Will There Be a Collapse in the Property Market?
Although the residential real estate market shows specific characteristics of a bubble, Yoon believes it is unlikely to experience a significant downturn. In the coming year, Yoon predicts a decline in sales volume, totaling 5.3 million units. However, he believes there will be gradual growth, reaching 6 million units per year by 2027.
In light of rising mortgage rates, it is worth noting that the housing market continues to show resilience, according to the interviewee. Even with a 5 percent (or 10 percent in California) decline projected for the coming year, it is essential to note that such a decline does not meet the definition of a market crash characterized by a one-third reduction.
In Yun’s view, there has been an oversupply incident. A 30% supply reduction needs to be revised based on current inventory levels. It is believed that the housing supply will reach a state of equilibrium within five years.
Many experts agree that the prospect of an impending housing market crash is not a significant threat. The current inventory shortage, as Yun notes, is exacerbated by much tighter lending standards than during the Great Recession.
Lenders have taken a cautious approach, refraining from lending to borrowers whose financial capacity may not match their repayment obligations. These careful lending practices have been vital in keeping foreclosures reasonably low.
Will Conditions Become More Favorable for Purchasers?
It is anticipated that the prevailing conditions of a seller’s market will persist, contingent upon the sustained scarcity of housing inventory, according to Yun. In the projected timeframe of five years, it is anticipated that a state of equilibrium will be achieved within the market, wherein neither the purchaser nor the vendor will possess a substantial upper hand. Conversely, the balance of negotiating power among parties will be rendered more equitable and contingent upon the unique circumstances of each case.
According to Caroline Feeney, the esteemed director of content and executive editor at HomeLight, it has been observed that the transition away from a seller’s market has already commenced. A recent survey conducted by the company found that 51 percent of HomeLight agents characterized their present local market as a seller’s market.

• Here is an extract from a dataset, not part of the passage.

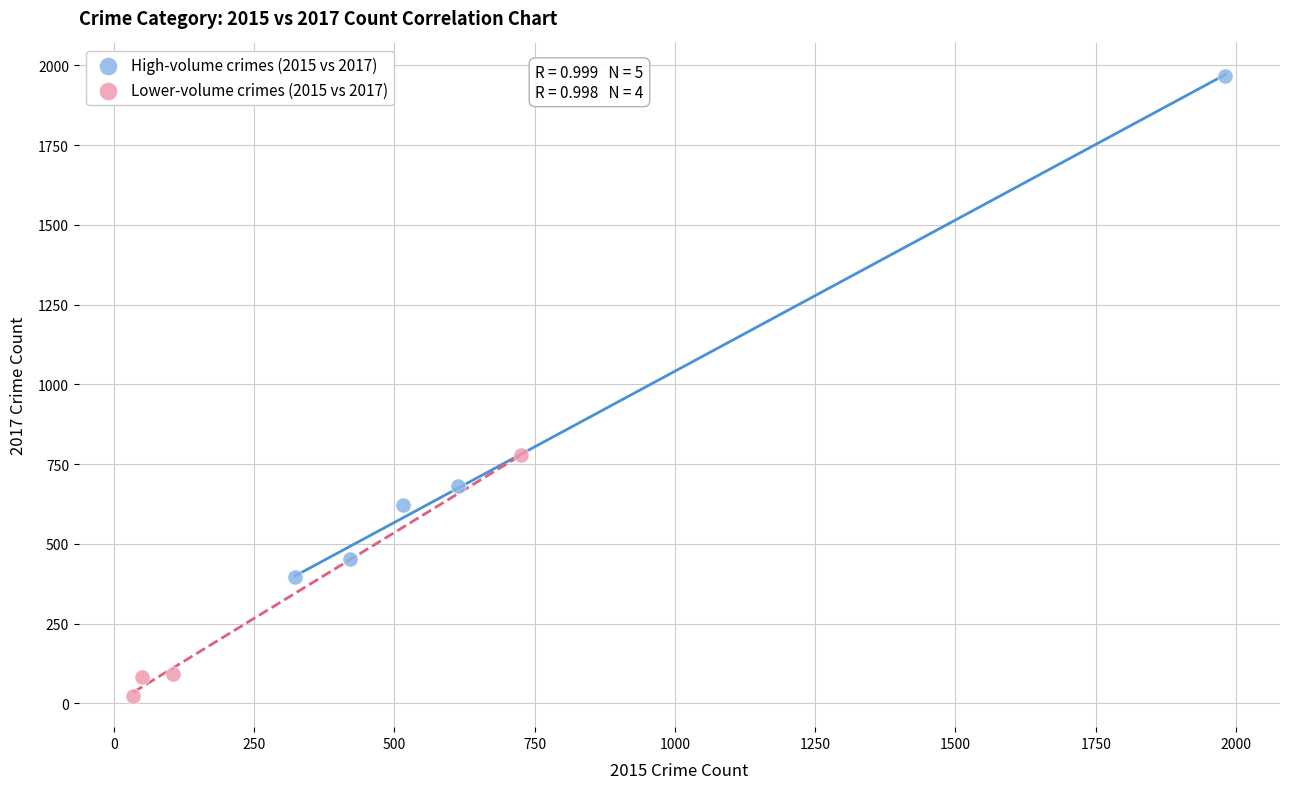

Which series contains the lowest Y value?

Lower-volume crimes (2015 vs 2017)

The individual in question shares the anticipation of a balanced market shortly. Notably, most agents, precisely 55 percent, believe that the needs that experienced rapid heating during the pandemic, such as Austin, Phoenix, and Boise, are expected to be the initial ones to undergo a cooling phase. It is plausible that the aforementioned scenario is currently unfolding. According to a recent study by Knock, it has been determined that Austin and Boise are projected to exhibit a buyer-friendly real estate market by early 2024. Additionally, the study suggests that Phoenix is expected to favor buyers during the same period strongly.